Quantification of viral infection within aggregates formed during infection. (A) Based on the DAPI mask area and circularity (the degree of the mask’s deviation from a circle), three populations are identified as single cells, doublets, and aggregates (aggregates are defined by a DAPI area above 60 μm²). A representative image of each population is presented in the Inset. (B) Imaging flow-cytometry images of noninfected (Top) and infected (Bottom) aggregates in the brightfield (BF), mcp (yellow), Side Scatter (SSC as a proxy for calcification, pink), DAPI (blue), and psbA (red) channels. (C) Fraction of aggregates of all DAPI+ events in infected (dashed line) and noninfected (solid line) cultures. (D and E) Quantification of mcp+ and psbA+ aggregates, respectively, throughout the time course of infected (dashed line) and noninfected (solid line) cultures. In C–E, values are presented as the mean ± SD; n = 3; ****P < 0.0001 (t test). (F) Schematic representation of active infection in single cells versus aggregates throughout progression of viral infection. Illustration produced with Biorender.

Fig. 4.

Visualization of active viral infection during a natural E. huxleyi bloom. (A) Applying smFISH to track E. huxleyi virocells within mixed natural microbial populations.

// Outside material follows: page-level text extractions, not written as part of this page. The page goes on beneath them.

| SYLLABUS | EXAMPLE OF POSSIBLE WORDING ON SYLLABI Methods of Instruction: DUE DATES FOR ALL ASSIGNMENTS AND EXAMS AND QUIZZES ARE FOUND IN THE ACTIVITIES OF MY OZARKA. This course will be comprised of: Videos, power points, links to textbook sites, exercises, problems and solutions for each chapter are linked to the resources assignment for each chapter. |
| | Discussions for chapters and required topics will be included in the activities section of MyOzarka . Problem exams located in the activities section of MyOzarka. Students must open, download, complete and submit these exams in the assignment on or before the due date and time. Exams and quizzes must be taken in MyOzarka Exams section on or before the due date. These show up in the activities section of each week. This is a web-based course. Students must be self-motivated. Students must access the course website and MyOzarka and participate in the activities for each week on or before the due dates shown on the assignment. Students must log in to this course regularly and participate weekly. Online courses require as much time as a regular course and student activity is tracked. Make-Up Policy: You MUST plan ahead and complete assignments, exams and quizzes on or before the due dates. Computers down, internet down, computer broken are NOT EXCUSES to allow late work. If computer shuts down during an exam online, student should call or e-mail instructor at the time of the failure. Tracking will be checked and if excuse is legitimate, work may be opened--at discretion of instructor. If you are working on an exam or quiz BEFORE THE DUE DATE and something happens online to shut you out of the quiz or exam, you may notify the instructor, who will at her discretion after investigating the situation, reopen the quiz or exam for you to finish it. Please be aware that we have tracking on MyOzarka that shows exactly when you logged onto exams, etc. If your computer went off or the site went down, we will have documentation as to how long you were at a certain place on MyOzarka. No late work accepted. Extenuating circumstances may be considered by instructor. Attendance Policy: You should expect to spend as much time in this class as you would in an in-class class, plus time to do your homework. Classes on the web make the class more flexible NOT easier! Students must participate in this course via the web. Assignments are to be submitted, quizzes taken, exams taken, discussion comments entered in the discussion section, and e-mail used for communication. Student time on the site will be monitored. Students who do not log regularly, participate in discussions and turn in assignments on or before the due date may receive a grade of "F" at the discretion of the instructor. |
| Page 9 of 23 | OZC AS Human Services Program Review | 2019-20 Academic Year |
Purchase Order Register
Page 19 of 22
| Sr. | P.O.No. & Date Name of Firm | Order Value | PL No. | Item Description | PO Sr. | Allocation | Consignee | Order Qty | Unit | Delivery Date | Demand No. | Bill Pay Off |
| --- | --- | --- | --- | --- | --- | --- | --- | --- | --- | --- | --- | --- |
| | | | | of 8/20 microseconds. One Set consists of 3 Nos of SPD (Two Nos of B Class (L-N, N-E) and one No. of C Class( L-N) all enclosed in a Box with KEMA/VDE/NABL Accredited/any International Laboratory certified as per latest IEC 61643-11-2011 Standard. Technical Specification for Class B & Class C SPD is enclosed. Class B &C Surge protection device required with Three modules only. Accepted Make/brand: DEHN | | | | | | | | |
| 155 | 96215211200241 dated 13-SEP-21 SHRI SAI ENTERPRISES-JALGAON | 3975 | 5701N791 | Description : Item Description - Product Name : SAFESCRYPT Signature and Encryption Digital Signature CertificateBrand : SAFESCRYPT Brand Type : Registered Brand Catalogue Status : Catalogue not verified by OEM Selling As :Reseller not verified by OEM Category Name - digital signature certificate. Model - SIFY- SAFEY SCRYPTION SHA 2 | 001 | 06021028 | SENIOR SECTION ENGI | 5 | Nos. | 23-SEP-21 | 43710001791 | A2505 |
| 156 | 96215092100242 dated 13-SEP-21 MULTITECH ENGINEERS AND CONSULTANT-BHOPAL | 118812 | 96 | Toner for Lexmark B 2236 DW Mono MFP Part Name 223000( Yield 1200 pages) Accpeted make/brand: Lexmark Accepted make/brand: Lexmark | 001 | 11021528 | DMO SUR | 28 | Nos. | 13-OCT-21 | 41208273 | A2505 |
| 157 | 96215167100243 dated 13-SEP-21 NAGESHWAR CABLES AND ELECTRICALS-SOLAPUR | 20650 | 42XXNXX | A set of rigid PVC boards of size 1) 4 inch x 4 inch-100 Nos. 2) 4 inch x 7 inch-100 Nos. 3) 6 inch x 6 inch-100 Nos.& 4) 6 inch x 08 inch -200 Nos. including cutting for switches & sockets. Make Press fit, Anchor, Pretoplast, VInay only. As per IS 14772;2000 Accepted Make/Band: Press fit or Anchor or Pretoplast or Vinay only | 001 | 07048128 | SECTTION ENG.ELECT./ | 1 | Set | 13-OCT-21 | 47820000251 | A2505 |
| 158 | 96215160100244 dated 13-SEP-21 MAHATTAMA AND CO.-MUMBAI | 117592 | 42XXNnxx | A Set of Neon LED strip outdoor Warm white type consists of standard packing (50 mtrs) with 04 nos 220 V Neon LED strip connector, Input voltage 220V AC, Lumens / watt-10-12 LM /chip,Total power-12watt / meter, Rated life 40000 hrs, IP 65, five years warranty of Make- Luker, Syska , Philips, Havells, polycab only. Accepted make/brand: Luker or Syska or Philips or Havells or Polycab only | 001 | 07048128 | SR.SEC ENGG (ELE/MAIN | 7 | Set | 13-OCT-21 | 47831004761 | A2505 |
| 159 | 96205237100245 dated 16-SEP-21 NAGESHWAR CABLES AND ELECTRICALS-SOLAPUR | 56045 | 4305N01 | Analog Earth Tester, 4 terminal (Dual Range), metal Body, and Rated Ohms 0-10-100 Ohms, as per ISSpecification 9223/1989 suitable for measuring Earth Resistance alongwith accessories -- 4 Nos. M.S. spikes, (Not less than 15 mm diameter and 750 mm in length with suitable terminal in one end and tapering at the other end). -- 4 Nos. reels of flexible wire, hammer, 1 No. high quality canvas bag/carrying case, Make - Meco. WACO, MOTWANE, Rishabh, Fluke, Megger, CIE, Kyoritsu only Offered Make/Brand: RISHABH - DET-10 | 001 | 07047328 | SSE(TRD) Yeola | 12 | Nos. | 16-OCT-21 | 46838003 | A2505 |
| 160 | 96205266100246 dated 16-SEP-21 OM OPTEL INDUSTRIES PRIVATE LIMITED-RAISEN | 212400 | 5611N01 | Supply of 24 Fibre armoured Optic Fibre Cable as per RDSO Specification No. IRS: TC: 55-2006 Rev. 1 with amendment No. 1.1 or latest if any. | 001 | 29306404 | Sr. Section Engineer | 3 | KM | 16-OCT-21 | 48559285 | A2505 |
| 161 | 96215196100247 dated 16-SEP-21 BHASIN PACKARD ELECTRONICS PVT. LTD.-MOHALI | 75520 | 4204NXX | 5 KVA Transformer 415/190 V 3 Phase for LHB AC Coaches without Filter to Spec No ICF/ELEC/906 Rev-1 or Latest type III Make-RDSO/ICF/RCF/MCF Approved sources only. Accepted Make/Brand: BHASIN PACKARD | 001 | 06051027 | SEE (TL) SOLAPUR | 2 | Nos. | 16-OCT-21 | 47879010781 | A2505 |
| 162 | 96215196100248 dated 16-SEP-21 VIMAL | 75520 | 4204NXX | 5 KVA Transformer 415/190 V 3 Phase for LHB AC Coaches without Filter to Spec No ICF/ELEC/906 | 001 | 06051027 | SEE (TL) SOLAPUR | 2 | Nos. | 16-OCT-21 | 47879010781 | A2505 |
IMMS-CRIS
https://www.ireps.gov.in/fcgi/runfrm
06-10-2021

A probe specifically targeting the 28S ribosomal RNA of E. huxleyi was used to identify our host of interest, based on the intensity and maximum pixel of the probe signal in flow-cytometry plots, along with the mcp and psbA probes. (B and C) Abundance of calcified E. huxleyi cells and EhV-like particles (VLP), respectively, measured by flow cytometry throughout bloom succession in a mesocosm experiment. (D) Fraction of infected (mcp+) E. huxleyi virocells, measured by smFISH analysis throughout bloom succession. (E) Comparison of DAPI intensities between infected and noninfected E. huxleyi populations throughout bloom succession. (F and G) Visualizing subpopulations of E. huxleyi single cells and aggregates, respectively, using ImageStreamX (SSC: side scatter). (H) Quantification of the relative abundance of the four subpopulations in single cells throughout the bloom succession by coprobing of host and viral mRNA (psbA and mcp, respectively).